In every class I teach, as soon as Rose Essential Oil is mentioned I know the question will be asked about the differences between Rose Otto and Rose Absolute, and rightly so. They are often both available from the same vendor under “Rose Oil” and many recipes will specify using one or the other. They vary in aroma, color, viscosity, and price. If you don’t know the difference, it can be very confusing. I’m here to de-confuse you.
Below is an explanation of the different methods of extractions from rose and hence, the different products born of each method.
There are four methods of extracting the essential oil from rose petals:
There are four methods of extraction from the petals of Rose flowers
1. Hydro Distillation
Rose petals (usually from the Rosa x damascena plant) are placed in the pot of a distillation unit (most likely a copper alembic still) filled with water and slowly heated. As the water warms, the flowers release their essential oil into the steam that is pushing its way through the aromatic petals. This watery mist which contains essential oils, plant acids, and other components passes through a cooling condenser and eventually empties into a glass separatory funnel Inside the glass funnel, the essential oil floats on the surface above the water portion below (the steam transformed back to the water phase once cooled). The essential oil is collected and sold as Rose Otto. The name “Rose Otto” is derived from the “attar of roses” and dates as far back as the 17th century.
The aromatic liquid that remains is called Rose Hydrosol. Rose Otto tends to have a clear to very pale yellow color and a light, gentle aroma which lends itself well to wearing it as a perfume which is my favorite way to use it! Be aware that Rose Otto becomes solid at temperatures below 21°C (69.8 °F) because the plant waxes present in the product begin to set.
2. Solvent Extraction
Solvent extraction happens in three stages, which I’ll share in a highly abbreviated version.
First, the rose petals are placed in a drum with an organic solvent, usually hexane or toluene, and rotated. This draws out the aromatic portion of the petals. When the hexane has evaporated, what remains is a thick, waxy substance called a concrete (not used by aromatherapists).

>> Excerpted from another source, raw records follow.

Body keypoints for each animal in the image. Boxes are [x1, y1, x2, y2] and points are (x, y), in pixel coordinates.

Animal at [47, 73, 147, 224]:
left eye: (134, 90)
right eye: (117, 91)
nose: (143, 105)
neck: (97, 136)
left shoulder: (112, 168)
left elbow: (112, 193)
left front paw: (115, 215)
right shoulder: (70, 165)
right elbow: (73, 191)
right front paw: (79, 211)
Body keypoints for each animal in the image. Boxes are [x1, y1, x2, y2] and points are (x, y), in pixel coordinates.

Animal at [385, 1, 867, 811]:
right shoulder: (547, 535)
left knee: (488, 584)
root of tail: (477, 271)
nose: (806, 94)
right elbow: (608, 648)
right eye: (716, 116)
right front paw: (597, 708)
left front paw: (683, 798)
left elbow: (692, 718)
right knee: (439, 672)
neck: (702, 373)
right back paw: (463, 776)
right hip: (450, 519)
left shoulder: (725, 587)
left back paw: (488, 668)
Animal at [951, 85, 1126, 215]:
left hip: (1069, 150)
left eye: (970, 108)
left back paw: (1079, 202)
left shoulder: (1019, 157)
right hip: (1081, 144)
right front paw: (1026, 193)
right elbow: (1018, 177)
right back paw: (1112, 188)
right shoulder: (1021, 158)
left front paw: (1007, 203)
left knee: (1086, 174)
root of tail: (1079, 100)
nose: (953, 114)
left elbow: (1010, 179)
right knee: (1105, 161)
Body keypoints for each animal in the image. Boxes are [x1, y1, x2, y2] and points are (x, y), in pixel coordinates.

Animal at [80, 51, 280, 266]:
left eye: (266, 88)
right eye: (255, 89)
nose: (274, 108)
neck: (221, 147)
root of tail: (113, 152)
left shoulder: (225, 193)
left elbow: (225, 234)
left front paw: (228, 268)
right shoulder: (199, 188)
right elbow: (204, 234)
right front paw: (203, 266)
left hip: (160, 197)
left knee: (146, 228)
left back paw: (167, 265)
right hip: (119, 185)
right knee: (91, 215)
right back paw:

Next, the waxes and non-aromatic components are filtered out of the concrete with ethanol alcohol, leaving behind an aromatic liquid called Rose Absolute. Solvent extraction gives a greater yield than hydro-distillation which is why Rose Absolute tends to be be a bit less costly than Rose Otto. The color of Rose absolute tends to be a dark orange to red with an intense rose aroma. It is preferred by perfumers and said to be closer in fragrance to the flower than an otto.
3. Supercritical Carbon Dioxide Extraction (CO2)
This is an expensive process involving some highly sophisticated equipment, but which offers superior oil. The rose oil extracted by this is considered truest to the original fragrance in the flower and may be called an absolute but should correctly be called a CO2.